For detecting latency and errors:

tcpdump -w - | slow-analysis-tool
# Send live traffic through a pipe to an analysis tool.
tcpdump -c 500
# Capture exactly 500 packets and stop automatically.

16. Security & Vulnerability Detection

Spot suspicious activity directly from the terminal.

tcpdump 'tcp[tcpflags] == 2'
# SYN Scan detection (looking for packets with only the SYN flag set).
tcpdump port 23
# Telnet traffic (to prove passwords are sent in plain text).

17. Protocol Specific Filters

tcpdump udp port 53
# Only DNS queries and responses.
tcpdump 'icmp[0] == 8'
# Only outgoing Ping (Echo Request) packets.

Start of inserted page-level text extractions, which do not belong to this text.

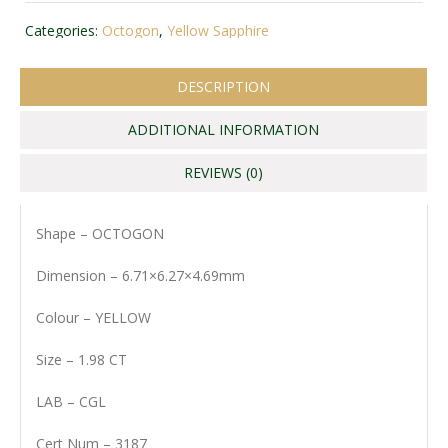
Categories:
Octogon
,
Yellow Sapphire
DESCRIPTION
ADDITIONAL INFORMATION
REVIEWS (0)
Shape – OCTOGON
Dimension – 6.71×6.27×4.69mm
Colour – YELLOW
Size – 1.98 CT
LAB – CGL
Cert Num – 3187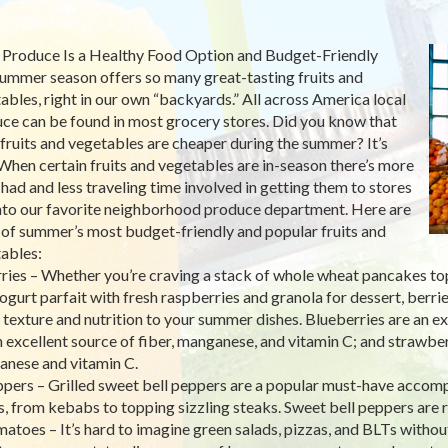
 Produce Is a Healthy Food Option and Budget-Friendly
ummer season offers so many great-tasting fruits and
ables, right in our own “backyards.” All across America local
ce can be found in most grocery stores. Did you know that
fruits and vegetables are cheaper during the summer? It’s
 When certain fruits and vegetables are in-season there’s more
 had and less traveling time involved in getting them to stores
nto our favorite neighborhood produce department. Here are
 of summer’s most budget-friendly and popular fruits and
ables:
rries – Whether you’re craving a stack of whole wheat pancakes to
yogurt parfait with fresh raspberries and granola for dessert, berrie
, texture and nutrition to your summer dishes. Blueberries are an ex
n excellent source of fiber, manganese, and vitamin C; and strawber
nese and vitamin C.
ppers – Grilled sweet bell peppers are a popular must-have accom
s, from kebabs to topping sizzling steaks. Sweet bell peppers are ri
matoes – It’s hard to imagine green salads, pizzas, and BLTs withou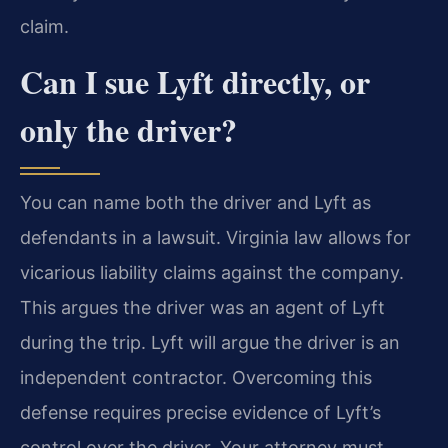
claim.
Can I sue Lyft directly, or
only the driver?
You can name both the driver and Lyft as
defendants in a lawsuit. Virginia law allows for
vicarious liability claims against the company.
This argues the driver was an agent of Lyft
during the trip. Lyft will argue the driver is an
independent contractor. Overcoming this
defense requires precise evidence of Lyft’s
control over the driver. Your attorney must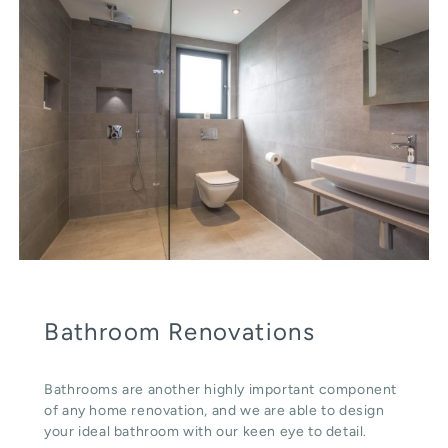
Bathroom Renovations
Bathrooms are another highly important component
of any home renovation, and we are able to design
your ideal bathroom with our keen eye to detail.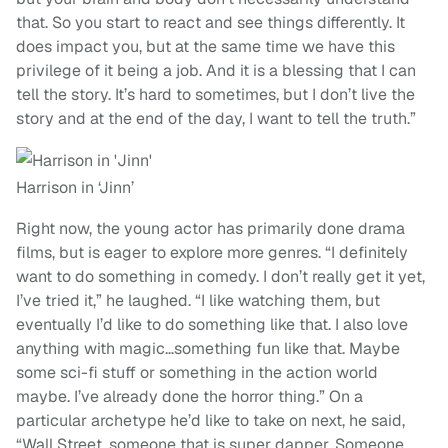
that. So you start to react and see things differently. It
does impact you, but at the same time we have this
privilege of it being a job. And it is a blessing that I can
tell the story. It’s hard to sometimes, but I don’t live the
story and at the end of the day, I want to tell the truth.”
Harrison in ‘Jinn’
Right now, the young actor has primarily done drama
films, but is eager to explore more genres. “I definitely
want to do something in comedy. I don’t really get it yet,
I’ve tried it,” he laughed. “I like watching them, but
eventually I’d like to do something like that. I also love
anything with magic…something fun like that. Maybe
some sci-fi stuff or something in the action world
maybe. I’ve already done the horror thing.” On a
particular archetype he’d like to take on next, he said,
“Wall Street, someone that is super dapper. Someone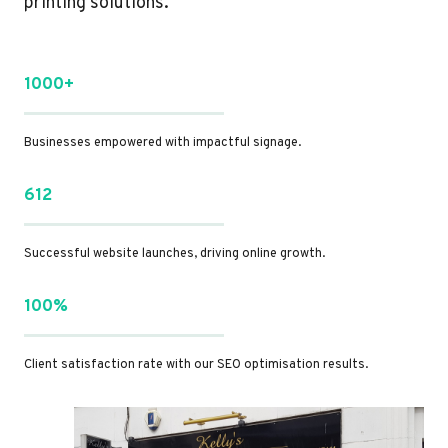
printing solutions.
1000+
Businesses empowered with impactful signage.
612
Successful website launches, driving online growth.
100%
Client satisfaction rate with our SEO optimisation results.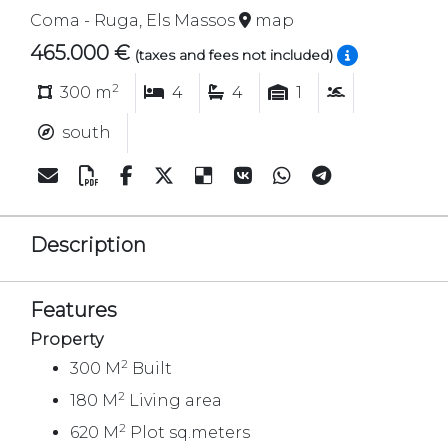
Coma - Ruga, Els Massos
map
465.000 €
(taxes and fees not included)
2
300 m
4
4
1
south
Description
Features
Property
2
300 M
Built
2
180 M
Living area
2
620 M
Plot sq.meters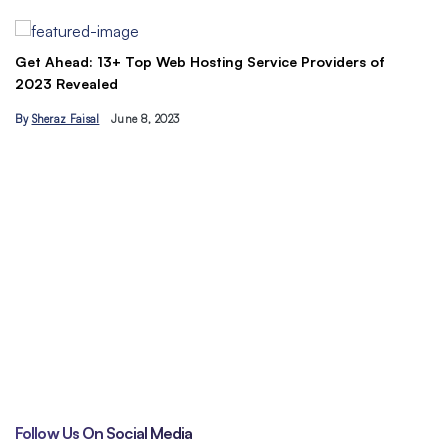
By
Ahmad Ur…
ead: 13+ Top Web Hosting Service Providers of
evealed
 Faisal
June 8, 2023
Understand 
traffic toda
By
Hamzakha
Follow Us On Social Media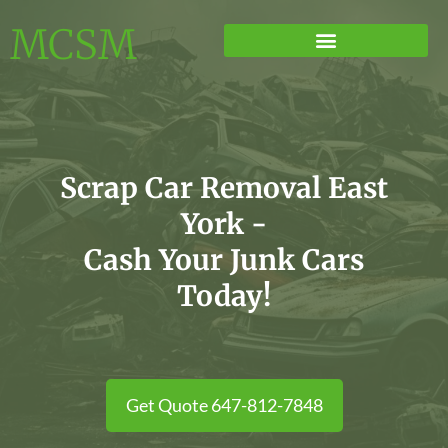
MCSM
Scrap Car Removal East
York -
Cash Your Junk Cars
Today!
Get Quote 647-812-7848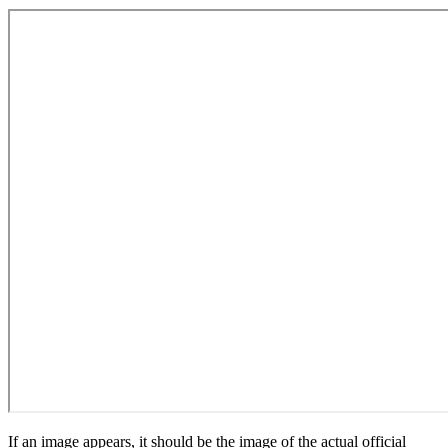
If an image appears, it should be the image of the actual official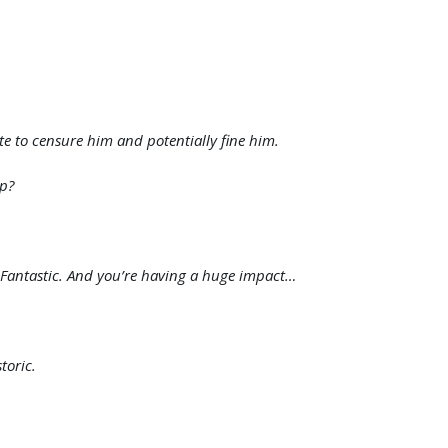
e to censure him and potentially fine him.
ip?
. Fantastic. And you’re having a huge impact…
toric.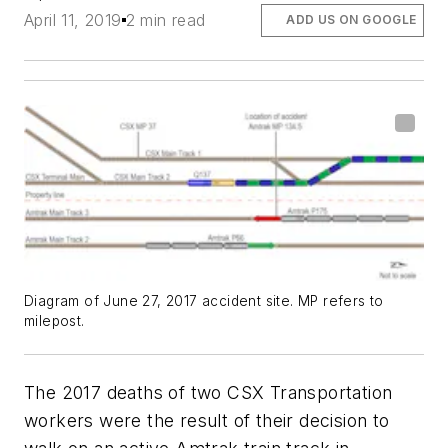
April 11, 2019
2 min read
ADD US ON GOOGLE
Diagram of June 27, 2017 accident site. MP refers to
milepost.
The 2017 deaths of two CSX Transportation
workers were the result of their decision to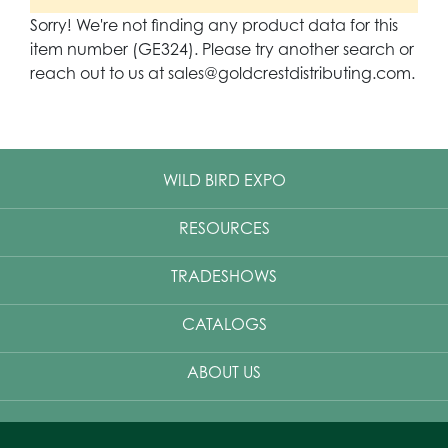
Sorry! We're not finding any product data for this
item number (GE324). Please try another search or
reach out to us at sales@goldcrestdistributing.com.
WILD BIRD EXPO
RESOURCES
TRADESHOWS
CATALOGS
ABOUT US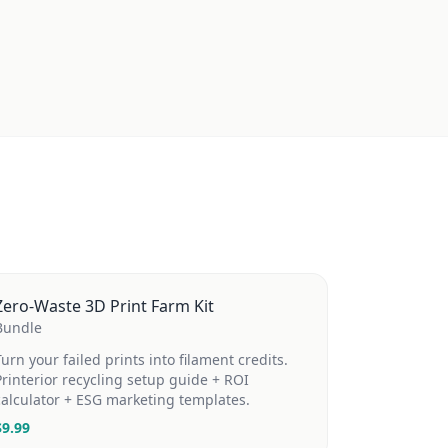
Zero-Waste 3D Print Farm Kit
Bundle
Turn your failed prints into filament credits.
Printerior recycling setup guide + ROI
calculator + ESG marketing templates.
$
9.99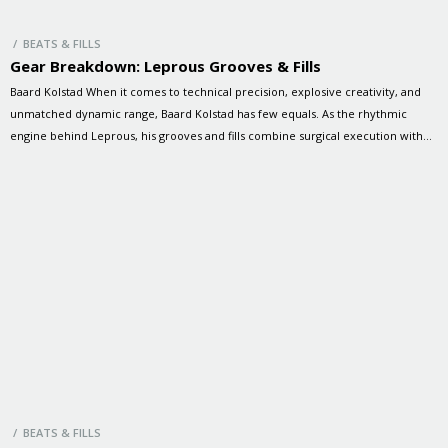
/ BEATS & FILLS
Gear Breakdown: Leprous Grooves & Fills
Baard Kolstad When it comes to technical precision, explosive creativity, and
unmatched dynamic range, Baard Kolstad has few equals. As the rhythmic
engine behind Leprous, his grooves and fills combine surgical execution with
raw emotion, driving the band’s progressive sound to breathtaking heights. In
this special session, Baard and Brandon dive into some of Leprous’ […]
/ BEATS & FILLS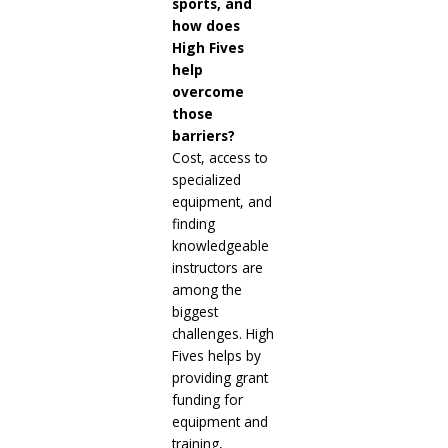
sports, and
how does
High Fives
help
overcome
those
barriers?
Cost, access to
specialized
equipment, and
finding
knowledgeable
instructors are
among the
biggest
challenges. High
Fives helps by
providing grant
funding for
equipment and
training,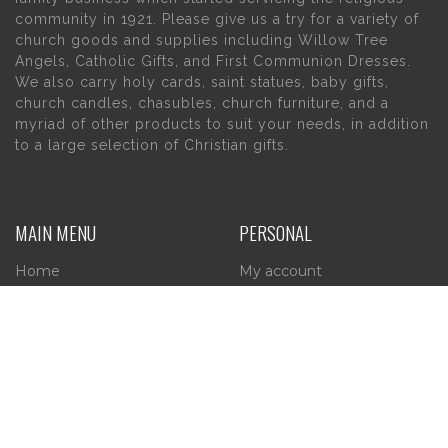
community in 1921. Please give us a try for a variety of
church goods and supplies including Willow Tree
Angels, Catholic Gifts, and First Communion Dresses.
We also carry holy cards, saint statues, baby gifts,
church candles, chasubles, church furniture, and a
myriad of other products to suit your needs, in addition
to a large selection of Christian gifts.
MAIN MENU
PERSONAL
Home
My account
About Us
Wishlist
Contact Us
INFORMATION
STORE HOURS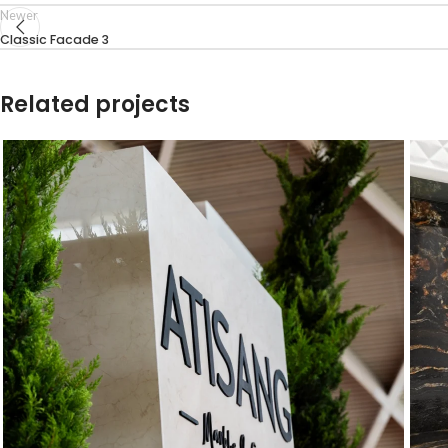
Newer
Classic Facade 3
Related projects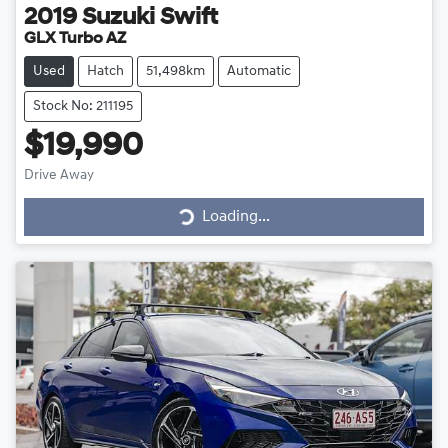
2019
Suzuki
Swift
GLX Turbo AZ
Used
Hatch
51,498km
Automatic
Stock No: 211195
$19,990
Drive Away
Loading...
Loading...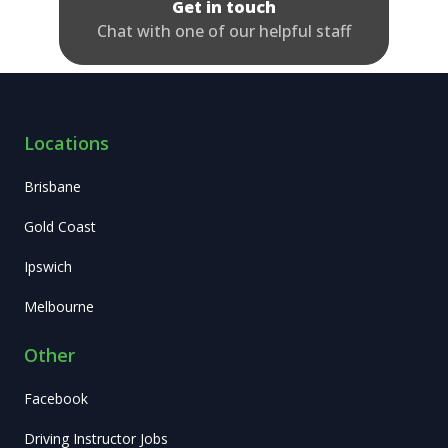
Get in touch
Chat with one of our helpful staff
Locations
Brisbane
Gold Coast
Ipswich
Melbourne
Other
Facebook
Driving Instructor Jobs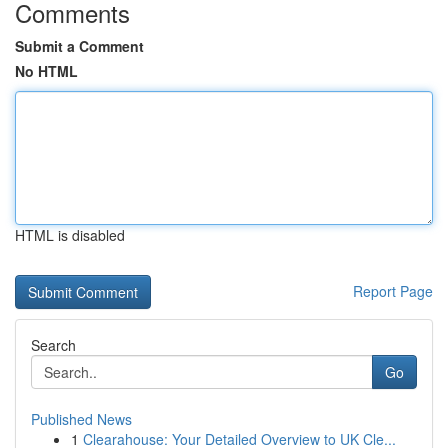
Comments
Submit a Comment
No HTML
HTML is disabled
Report Page
Search
Go
Published News
1
Clearahouse: Your Detailed Overview to UK Cle...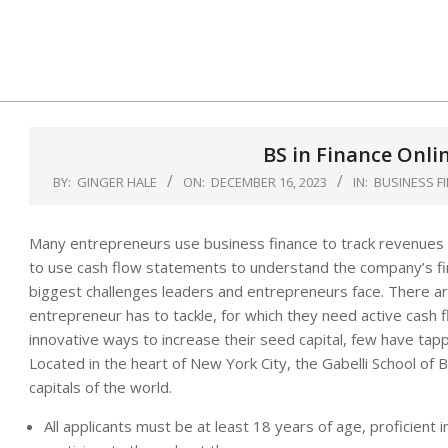
Skip
to
content
BS in Finance Onli
BY:
GINGER HALE
ON:
DECEMBER 16, 2023
IN:
BUSINESS F
Many entrepreneurs use business finance to track revenues 
to use cash flow statements to understand the company’s fina
biggest challenges leaders and entrepreneurs face. There a
entrepreneur has to tackle, for which they need active cash
innovative ways to increase their seed capital, few have tapp
Located in the heart of New York City, the Gabelli School of B
capitals of the world.
All applicants must be at least 18 years of age, proficient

18. Automation & Integration

When writing scripts or collecting logs:

tcpdump -l
# Make output "line-buffered." Suitable for real-time processing with `grep` or `awk`.
tcpdump -i eth0 -U
# Write to file immediately upon packet capture (no buffer delay).

Golden Rule

If you can’t solve a network problem, go back to the layers. Tcpdump tells you what is happening at layers 2, 3, and 4; it doesn’t lie, it only shows what exists.

Tcpdump & Wireshark are more than just tools to see packets — they are X-ray machines for your network. When you understand the basics, you can answer Why is the internet slow? or Why are packets not arriving? in seconds. When you master the options, you can detect cyber attacks, solve complex connection issues, and manage your systems with total confidence.

Save this cheat sheet or keep it pinned to a corner of your terminal; it will be your first guide whenever things get messy on the wire. Because packets never lie.